Dafür forderte der 65-Jährige den neuen Parteivorsitzenden ungeniert dazu auf, er solle ihn doch zum Wirtschaftsminister der noch bis Herbst amtierenden Regierung machen. Merkel müsste dazu freilich erst Peter Altmaier entlassen, einen ihrer engsten Vertrauten.

Die Forderung, von Merz als «Angebot» getarnt, war nicht nur ein Affront an die Adresse seiner Intimfeindin Merkel, sondern bringt auch den neuen Parteivorsitzenden in die Bredouille: Drückt er Merz ins Kabinett, gerät er in ernsten Konflikt mit der beliebten Kanzlerin. Tut er es nicht, nehmen es ihm dessen Anhänger übel.»


«La Stampa»: Neue Regierung in Italien wird schwächer sein

ROM: Vor der geplanten Vertrauensabstimmung über die Regierung von Ministerpräsident Giuseppe Conte schreibt die Zeitung «La Stampa» aus Turin am Sonntag:

«Es wird eine schwächere Regierung sein als die, die in dieser Regierungskrise steckt. Und der Weg zum Vertrauen in der größeren Parlamentskammer am Montag und im Senat am Dienstag ist steiler als Conte es sich hätte vorstellen können. Zum Beispiel scheint es immer schwieriger zu werden, dass die Regierung die Schwelle von 161 Senatoren im Senat erreichen kann, angesichts dessen, dass sich die Jagd nach «Verantwortlichen» oder «Bauherren», wie sie genannt werden und vom Staatsoberhaupt als unangebracht erwähnt werden, als komplizierter erweist als gedacht. (...)

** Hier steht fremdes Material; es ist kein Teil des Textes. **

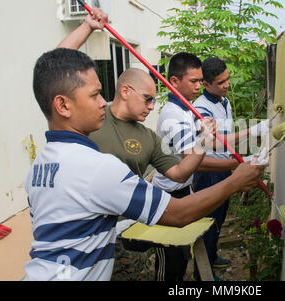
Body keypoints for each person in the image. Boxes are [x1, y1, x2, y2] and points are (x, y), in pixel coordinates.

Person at [23, 46, 264, 281]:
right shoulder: (98, 167)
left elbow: (179, 172)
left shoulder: (39, 167)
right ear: (63, 105)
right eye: (95, 94)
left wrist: (202, 144)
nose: (102, 102)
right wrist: (235, 180)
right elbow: (179, 214)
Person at [56, 8, 216, 281]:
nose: (152, 107)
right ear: (126, 91)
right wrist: (88, 27)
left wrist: (202, 143)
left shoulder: (147, 137)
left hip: (125, 231)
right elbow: (57, 67)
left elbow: (179, 173)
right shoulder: (93, 117)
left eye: (154, 100)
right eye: (148, 99)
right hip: (80, 234)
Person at [153, 54, 268, 281]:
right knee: (171, 261)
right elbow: (194, 162)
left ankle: (202, 268)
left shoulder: (188, 110)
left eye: (199, 81)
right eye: (194, 81)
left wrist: (241, 140)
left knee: (186, 248)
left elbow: (211, 141)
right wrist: (238, 163)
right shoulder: (175, 115)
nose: (197, 87)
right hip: (168, 194)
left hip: (184, 189)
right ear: (174, 81)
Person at [191, 57, 268, 280]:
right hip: (208, 172)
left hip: (223, 166)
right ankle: (201, 274)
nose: (226, 85)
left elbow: (226, 136)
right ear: (206, 84)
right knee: (208, 220)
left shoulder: (223, 101)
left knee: (221, 215)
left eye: (228, 79)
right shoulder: (201, 109)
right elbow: (213, 141)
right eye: (220, 82)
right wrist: (252, 132)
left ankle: (213, 257)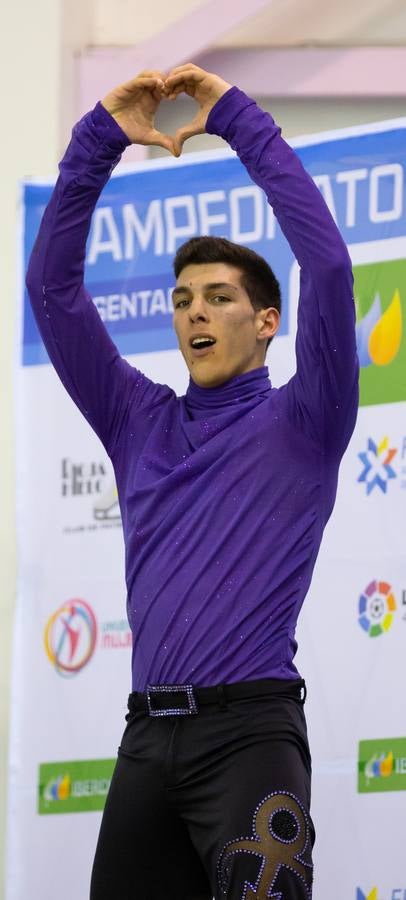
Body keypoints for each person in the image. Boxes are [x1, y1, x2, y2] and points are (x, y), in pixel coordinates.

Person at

Die Verhandlungen, die heute zwischen Premier Conte und Ex-Premier Matteo Renzi - Parteichef der Italia Viva, die am Mittwoch aus der Regierungskoalition ausgetreten war - blockiert sind, werden sich notwendigerweise wieder öffnen müssen, wenn man dem dritten Kabinett von Conte wirklich eine Perspektive bis zum Ende der Legislaturperiode geben will, und vor allem, wenn man versuchen will, eine solide Grundlage im kommenden Rennen für eine Kandidatur im Palast des Staatspräsidenten zu schaffen.»


«NZZ am Sonntag»: Erfolg für Merkels Wunschkandidaten

ZÜRICH: Die «Neue Zürcher Zeitung am Sonntag» kommentiert die Wahl von Armin Laschet zum CDU-Vorsitzenden:

«Angela Merkel ist das Kunststück gelungen, ein zweites Mal ihren Wunschkandidaten für das Amt des Parteivorsitzenden und möglicherweise auch für ihre eigene Nachfolge als Kanzlerin durchzubringen. Die indirekte Wahlempfehlung der populären Regierungschefin hat beim digitalen Parteitag der CDU ihre Wirkung nicht verfehlt. (...)

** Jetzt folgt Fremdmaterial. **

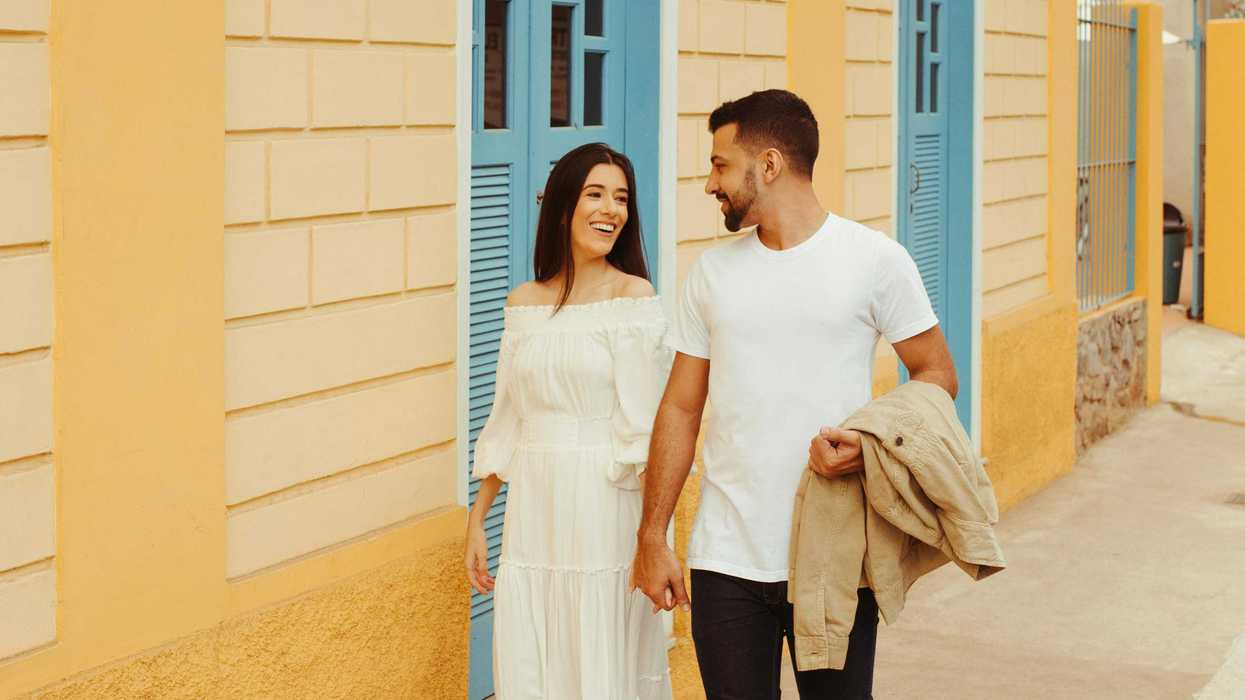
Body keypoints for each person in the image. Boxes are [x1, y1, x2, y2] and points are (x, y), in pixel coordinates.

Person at [630, 89, 959, 699]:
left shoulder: (876, 261)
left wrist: (868, 446)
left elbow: (937, 375)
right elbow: (679, 407)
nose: (710, 184)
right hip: (726, 556)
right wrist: (653, 537)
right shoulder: (712, 274)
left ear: (771, 164)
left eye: (720, 164)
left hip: (833, 554)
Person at [465, 142, 674, 700]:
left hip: (604, 502)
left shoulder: (634, 298)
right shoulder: (523, 302)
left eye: (622, 198)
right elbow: (508, 419)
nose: (612, 209)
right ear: (563, 206)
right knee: (537, 655)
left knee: (601, 647)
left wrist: (652, 539)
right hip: (535, 506)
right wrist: (478, 518)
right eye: (596, 194)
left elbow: (647, 430)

Laschets Wahl ist zugleich ein Spiegelbild der deutschen Befindlichkeit. Einen drängenden Wunsch nach einer politischen Wende gibt es nicht. Die Mehrheit der Deutschen möchte von der Mitte aus und möglichst schmerzfrei regiert werden. Laschet steht für diesen Kurs. Ob dieser ihn nach der Bundestagswahl im September auch ins Kanzleramt führt, bleibt freilich offen. Legt der neue, bisher als wenig führungsstark wahrgenommene CDU-Chef in den Umfragen nicht bald deutlich zu, läuft die Kanzlerkandidatur auf den bayrischen Ministerpräsidenten Markus Söder von der Schwesterpartei CSU zu. Dieser ist auf Mitte und Konsens getrimmt wie Laschet, aber dafür lauter.»

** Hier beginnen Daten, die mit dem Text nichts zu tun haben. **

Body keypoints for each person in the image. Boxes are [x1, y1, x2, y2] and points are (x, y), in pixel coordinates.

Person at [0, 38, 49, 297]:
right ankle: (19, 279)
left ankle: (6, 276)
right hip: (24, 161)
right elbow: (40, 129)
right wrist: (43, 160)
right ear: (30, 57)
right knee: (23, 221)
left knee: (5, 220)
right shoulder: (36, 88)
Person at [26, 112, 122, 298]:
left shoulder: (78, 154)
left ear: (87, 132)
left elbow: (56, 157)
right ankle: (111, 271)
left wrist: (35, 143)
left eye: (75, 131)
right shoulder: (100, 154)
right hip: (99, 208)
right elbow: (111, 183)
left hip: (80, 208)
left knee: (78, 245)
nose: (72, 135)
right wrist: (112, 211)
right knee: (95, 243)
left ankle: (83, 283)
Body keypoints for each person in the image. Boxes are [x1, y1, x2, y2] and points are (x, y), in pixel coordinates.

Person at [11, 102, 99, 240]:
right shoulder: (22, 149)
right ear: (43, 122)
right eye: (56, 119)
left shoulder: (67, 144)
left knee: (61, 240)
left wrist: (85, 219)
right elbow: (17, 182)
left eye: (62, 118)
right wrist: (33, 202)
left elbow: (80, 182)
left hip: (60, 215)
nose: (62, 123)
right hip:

«El País»: Wahl Laschets gute Nachricht für Deutschland und Europa

MADRID: Die spanische Zeitung «El País» kommentiert am Sonntag die Wahl von Armin Laschet zum CDU-Vorsitzenden:

«Die CDU hat den gemäßigten Armin Laschet zum Vorsitzenden gewählt. Mit der zwar beunruhigend knappen Entscheidung für einen Konservativen der Mitte, der als natürlicher Nachfolger von Kanzlerin Angela Merkel antritt, erteilte die mächtigste Partei Deutschlands und die wichtigste konservative Kraft Europas Experimenten eine Absage und räumte die mit einem möglichen Sieg von Friedrich Merz verbundenen Befürchtungen aus.

Merz als Veteran der Parteirechten stand für eine Wende hin zu einer härteren Linie. Merkel aber hat Deutschland zum Anker Europas gemacht und auf Basis politischer Mäßigung für Stabilität gesorgt. Wäre Merz gewählt worden, hätte das eine Zeit der Unsicherheit für die Führung der EU bedeutet. Dies scheint mit der Wahl Laschets vorerst abgewendet worden zu sein.

Der Trumpismus hat gezeigt, dass Demokratien starke und gemäßigte konservative Parteien brauchen. Merkel hat es geschafft, mit Pragmatismus und Entschlossenheit einen unzerbrechlichen Wertekern zu verteidigen, der Stabilität und Konsens ermöglicht. Ihr Nachfolger wird es schwer haben. Aber Mäßigung wird seine Chancen erhöhen.»